Weight                                    20 N


 

Temperature at which the ball produces an indentation measuring 2 mm in diameter

NanoFlash™ test method

The NanoFlash test method provides contact-free determination of materials’ thermal diffusivity α (alpha).

Given the material’s specific heat capacity cp and density ρ (rho), one can calculate the thermal conductivity λ (lambda), which is important for heat-balancing engineering parts. The local, direction-dependent thermal conductivity properties can be detected for anisotropic materials with a resolution of 1 mm diameter.

Test specimens must have a flat surface and a thickness of up to 3.2 mm.

Scanning a surface requires minimum dimensions of 60 mm x 60 mm while single measurements need a minimum surface of 8 mm x 8 mm.

 

Standards for NanoFlash test method

ASTM E1461 Active

EN ISO 22007 - 1:2017 (NanoFlash-Light)

or equivalent standards

DETERMINING DENSITY

The method for determining density depends on the type of material as well as on the size and shape of the specimen. Another criterion is the required degree of precision. The density is determined from the calculated volume and the mass of the specimen and is given in g/cm³.

Hydrometer method

This method uses solid specimens or specimens from moldings. The volume is calculated by dispersing and agitating the solid in distilled water or another suitable liquid.

Degree of precision: Three decimal places

 

Apparent density

One can calculate the apparent density of granular, powder or free-flowing materials, given in g/cm³, by filling a measuring beaker with a defined volume of the specimen and weighing it according to the method described in the standard. Among other things, the apparent density provides a starting point for calculating a cavity’s dimensions when processing injection molding compounds.

Standards for determining density

DIN EN ISO 1183-1

DIN EN ISO 60

DIN 53479

ASTM D792

or equivalent standards

DETERMINING WATER CONTENT

This method helps determine the amount of water in a test specimen.

The specimen is heated, releasing the water contained in the plastic to be analyzed. The evaporated water is then fed into a Karl Fischer reaction solution using dried nitrogen. Coulometric titration determines the water content, noted by percentage.

Determination of water content

The level of moisture present in plastics has a major impact on MVR measurements, for example.
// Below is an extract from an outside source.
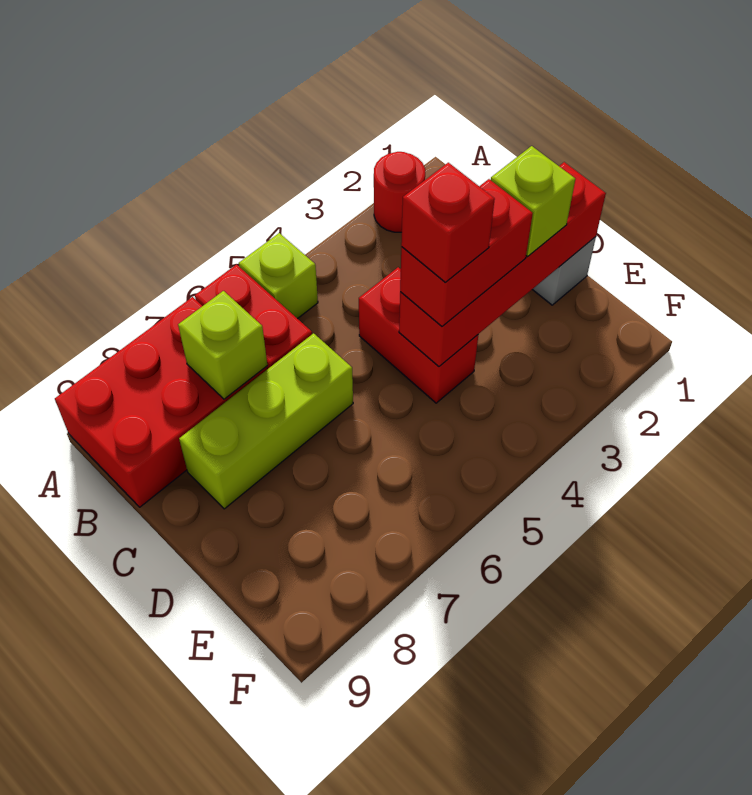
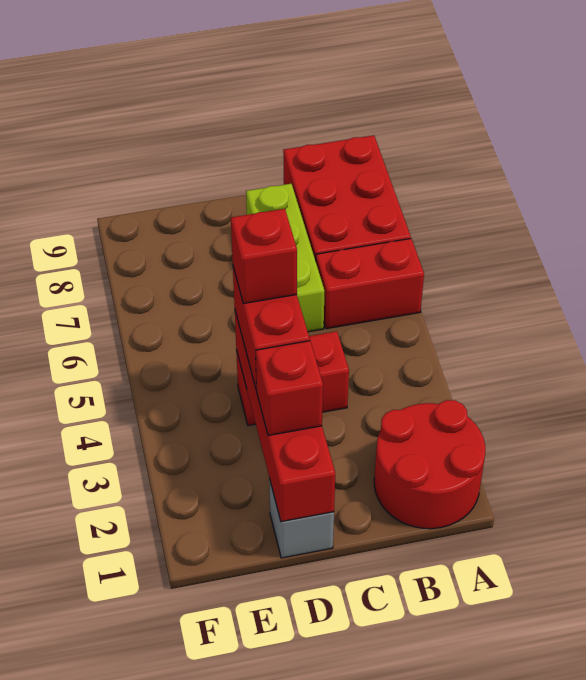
red 1x1 round brick [374,152,425,232] -> red 2x2 round brick [374,400,485,529]
lime 1x1 brick [239,233,318,319] -> none
lime 1x1 brick [178,291,267,399] -> none
lime 1x1 brick [491,146,575,256] -> red 1x1 brick [256,341,323,436]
Residual moisture often leads to polymer chain degradation, expressed as a higher MVR value. This is why it is necessary for the client to specify the drying time and temperature of the product concerned before UL can start the test.

Standards for determining water content

DIN EN ISO 15512

or equivalent standards

SCRATCH RESISTANCE

A test method that simulates an abrasive load on surfaces helps determine materials’ scratch resistance. An air flow accelerates small particles (e.g., sand) before they hit the surface to be tested.

Other standard tests have so far failed to simulate realistic loads — for instance, the slipstream of a car travelling at speeds of up to 90 mph.

The client can freely select the most important parameters required for this test method, such as flow velocity, impact angle and particle size and mass, and adapt them to each specific task according to the relevant client specifications without any additional effort.

Since this patented method mainly addresses glazing tests, the specimens are subsequently assessed using optical haze and transmission measurements.